__Page images and extracted text__:
---------------
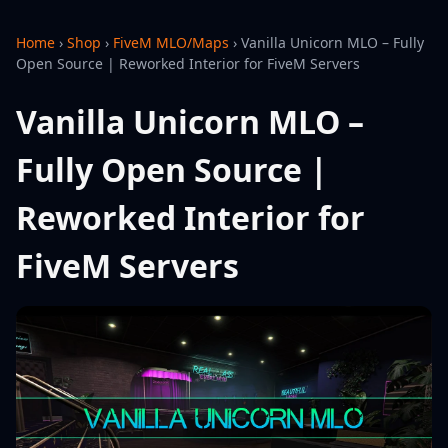
Home
›
Shop
›
FiveM MLO/Maps
›
Vanilla Unicorn MLO – Fully
Open Source | Reworked Interior for FiveM Servers
Vanilla Unicorn MLO –
Fully Open Source |
Reworked Interior for
FiveM Servers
---------------
__Written task__: The output consists solely of the lines from the line that contains "FiveM MLO/Maps" through the final line of the data.

__Response box__:
FiveM MLO/Maps
›
Vanilla Unicorn MLO – Fully
Open Source | Reworked Interior for FiveM Servers
Vanilla Unicorn MLO –
Fully Open Source |
Reworked Interior for
FiveM Servers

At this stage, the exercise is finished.